2 Se si comprende la natura di queste importanti componenti di sinistra si individua meglio anche la differenza strategica con noi comunisti e si possono favorire così, come è necessario, le più forti convergenze unitarie fra diversi. Al contrario, se la differenza strategica fra Rifondazione e Cofferati, come ho sentito dire, è che quest’ultimo vuole spostare a sinistra l’Ulivo e Rifondazione vuole costruire la sinistra di alternativa, si rischia di mettere in campo non una vera differenza strategica ma solo una differenza politica, tattica, che peraltro domani potrebbe assottigliarsi e persino annullarsi (chi ci dice che l’Ulivo esisterà sempre? chi ci assicura che non si disarticolerà in un centro e una sinistra? e a quel punto quali saranno i confini fra questa sinistra e la sinistra di alternativa?). Contemporaneamente se non si chiariscono i veri confini strategici si rischia di aprire una competizione sullo stesso terreno (la costruzione della sinistra, della sinistra del lavoro o della sinistra alternativa) su cui invece bisognerebbe lavorare assieme, unitariamente, se fossero ben chiari e distinti i progetti strategici (il nostro progetto strategico che ci distingue e ci distinguerà sempre da Cofferati, che andrebbe ripreso e rilanciato, è secondo me che lui è – per sua ammissione – un riformista, noi siamo comunisti; lui vuole costruire un vero partito riformista, noi vogliamo rifondare e ricostruire un partito comunista).

Obiettivo del compito:
Prosegui il testo sulla differenza strategica tra Rifondazione e Cofferati, ripartendo subito dopo la sua ultima frase.

(Voci contenute in un insieme di dati)
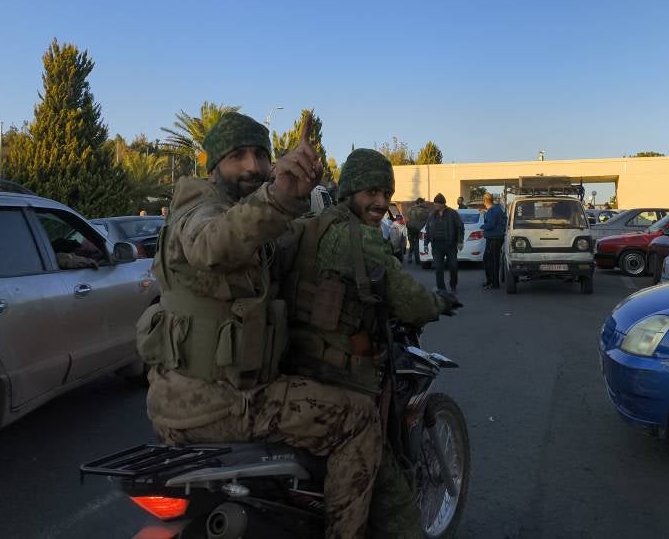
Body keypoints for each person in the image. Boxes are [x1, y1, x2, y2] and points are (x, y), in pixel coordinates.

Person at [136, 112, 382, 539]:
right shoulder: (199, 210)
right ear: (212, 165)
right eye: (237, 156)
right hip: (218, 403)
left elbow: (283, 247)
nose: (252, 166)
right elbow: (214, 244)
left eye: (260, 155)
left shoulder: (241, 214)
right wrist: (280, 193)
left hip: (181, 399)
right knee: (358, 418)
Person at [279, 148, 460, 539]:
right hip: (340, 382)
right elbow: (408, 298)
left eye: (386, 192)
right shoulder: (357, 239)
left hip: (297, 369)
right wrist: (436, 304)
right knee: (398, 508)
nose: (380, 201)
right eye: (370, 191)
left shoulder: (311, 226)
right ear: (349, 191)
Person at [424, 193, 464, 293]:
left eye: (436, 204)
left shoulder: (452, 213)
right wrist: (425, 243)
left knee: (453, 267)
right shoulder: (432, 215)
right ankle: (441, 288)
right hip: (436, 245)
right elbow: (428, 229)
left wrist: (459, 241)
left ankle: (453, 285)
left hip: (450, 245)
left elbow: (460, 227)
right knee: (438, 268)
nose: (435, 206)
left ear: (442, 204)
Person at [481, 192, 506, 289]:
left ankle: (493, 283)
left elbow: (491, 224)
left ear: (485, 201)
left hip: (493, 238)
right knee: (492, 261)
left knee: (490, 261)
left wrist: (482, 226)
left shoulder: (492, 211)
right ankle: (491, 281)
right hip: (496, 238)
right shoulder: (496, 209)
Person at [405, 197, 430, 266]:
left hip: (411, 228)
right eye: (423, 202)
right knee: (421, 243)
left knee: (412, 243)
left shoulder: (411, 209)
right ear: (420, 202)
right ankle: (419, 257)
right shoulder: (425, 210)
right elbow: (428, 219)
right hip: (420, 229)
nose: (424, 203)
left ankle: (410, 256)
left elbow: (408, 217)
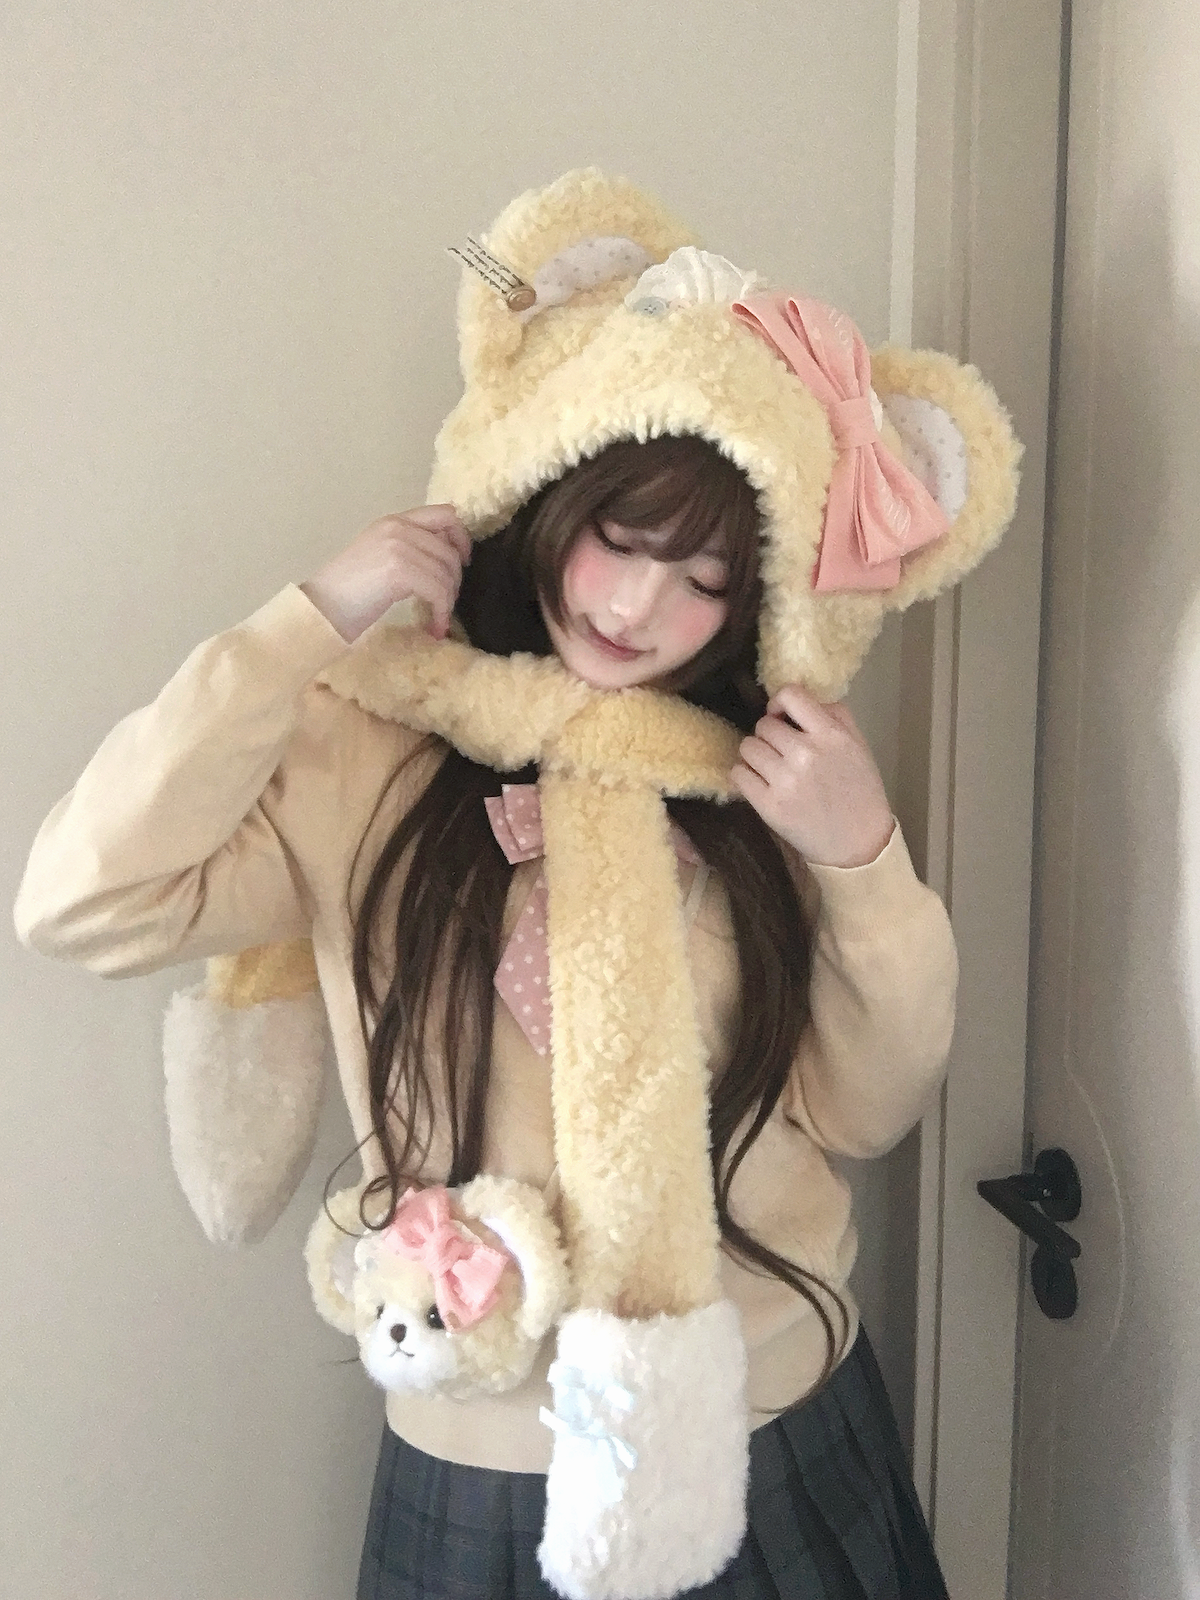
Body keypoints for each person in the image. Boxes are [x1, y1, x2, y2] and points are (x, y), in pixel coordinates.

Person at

---

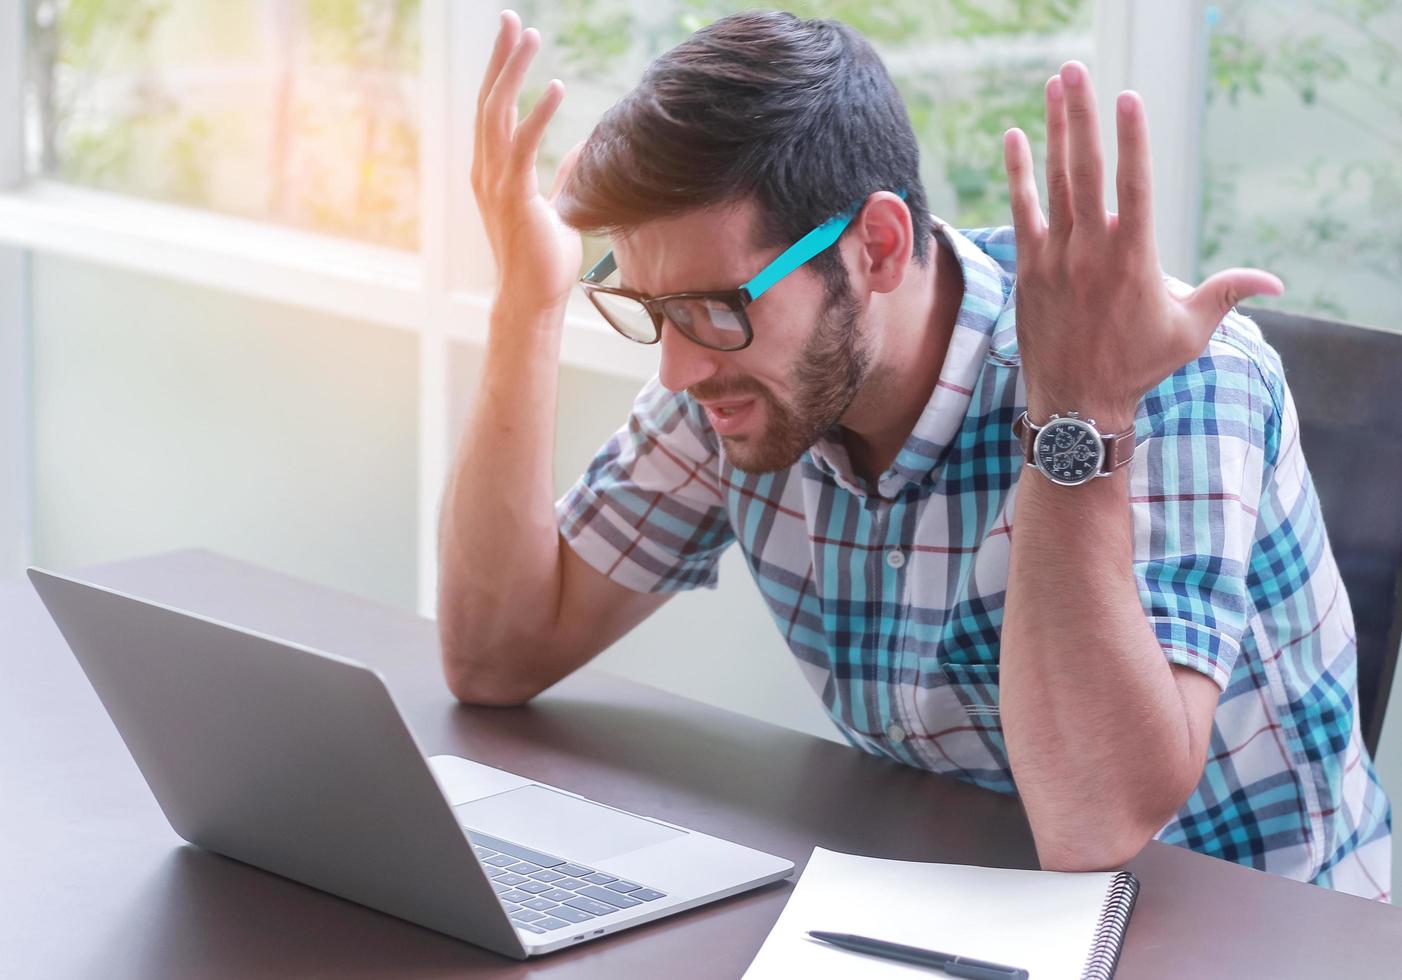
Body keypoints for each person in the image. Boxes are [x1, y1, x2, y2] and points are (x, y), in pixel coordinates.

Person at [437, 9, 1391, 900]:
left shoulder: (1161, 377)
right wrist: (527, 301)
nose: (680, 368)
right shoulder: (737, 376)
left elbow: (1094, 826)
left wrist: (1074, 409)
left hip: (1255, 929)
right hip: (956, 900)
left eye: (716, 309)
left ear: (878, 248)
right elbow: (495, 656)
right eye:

--

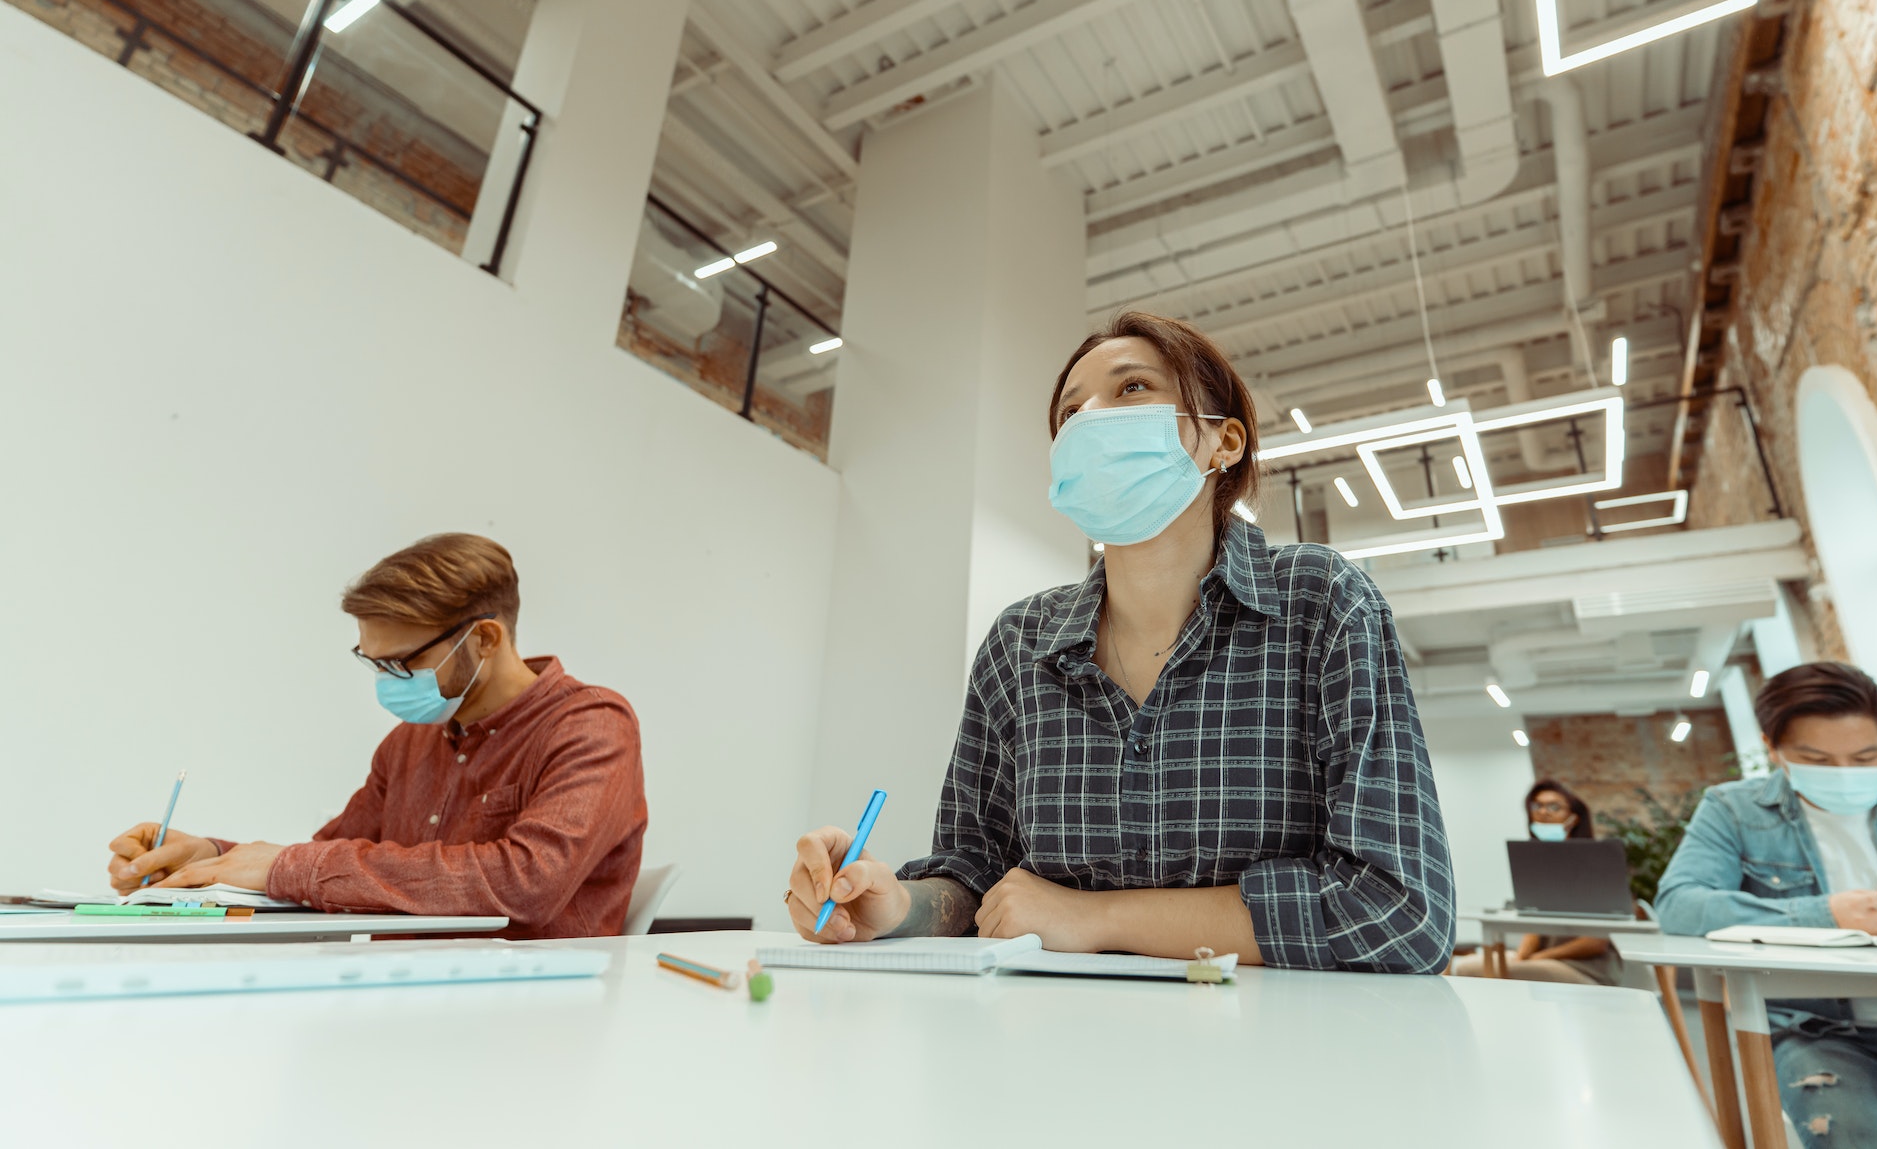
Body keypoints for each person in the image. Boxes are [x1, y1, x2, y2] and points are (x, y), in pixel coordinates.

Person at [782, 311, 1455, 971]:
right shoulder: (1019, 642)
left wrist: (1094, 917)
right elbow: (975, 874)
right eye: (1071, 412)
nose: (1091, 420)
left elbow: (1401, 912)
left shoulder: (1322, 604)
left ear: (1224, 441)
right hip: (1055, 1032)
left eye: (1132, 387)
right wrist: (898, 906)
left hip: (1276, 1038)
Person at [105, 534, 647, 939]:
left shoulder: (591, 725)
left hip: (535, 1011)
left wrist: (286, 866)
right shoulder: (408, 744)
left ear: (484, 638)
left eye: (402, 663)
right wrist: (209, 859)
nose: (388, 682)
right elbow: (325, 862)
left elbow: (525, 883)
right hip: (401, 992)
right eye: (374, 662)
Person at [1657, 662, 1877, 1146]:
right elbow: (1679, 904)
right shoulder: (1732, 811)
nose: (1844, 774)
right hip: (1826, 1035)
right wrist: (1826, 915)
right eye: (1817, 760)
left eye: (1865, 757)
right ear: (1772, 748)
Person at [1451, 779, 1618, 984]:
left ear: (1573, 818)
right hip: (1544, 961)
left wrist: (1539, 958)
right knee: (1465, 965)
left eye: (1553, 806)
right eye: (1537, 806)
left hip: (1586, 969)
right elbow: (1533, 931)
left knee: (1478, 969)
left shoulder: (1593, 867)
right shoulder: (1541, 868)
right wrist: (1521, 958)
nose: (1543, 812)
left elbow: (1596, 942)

Risposta attesa:
3 Come mai la sinistra moderata, i Ds e persino tutto l’Ulivo sono contro la guerra ? E come mai questo fatto ha un po’ spiazzato la sinistra più radicale ? Per lo stesso motivo per cui si è rimasti un po’ spiazzati dalla collocazione di buona parte degli Stati europei, della Russia e della Cina, dati troppo frettolosamente per assoldati alla grande coalizione per la guerra assieme agli Usa. E non è che i Ds o la Francia, la Germania siano diventati pacifisti, c’è solo che l’Unione Europea e il capitalismo europeo sono, già da tempo, entrati in contrasto con gli interessi americani, in quella che si presenta come una nuova contraddizione interimperialistica. Aver dato per superata nella maggioranza della sinistra (già dall’ultimo decennio del Pci) non tanto la terminologia quanto le nozioni, i concetti marxiani di imperialismo e di contraddizioni interimperialistiche, aver dato troppo frettolosamente per superata la funzione degli stati nazionali, ha condotto la sinistra italiana ed anche le sua parti più radicali a non prevedere il forte contrasto fra Usa ed Europa di questi giorni e men che meno a capire il ruolo che possono giocare la Russia e la Cina per il sol fatto che questi due paesi ricordano in qualche modo l’aborrito contrappeso del “campo socialista”.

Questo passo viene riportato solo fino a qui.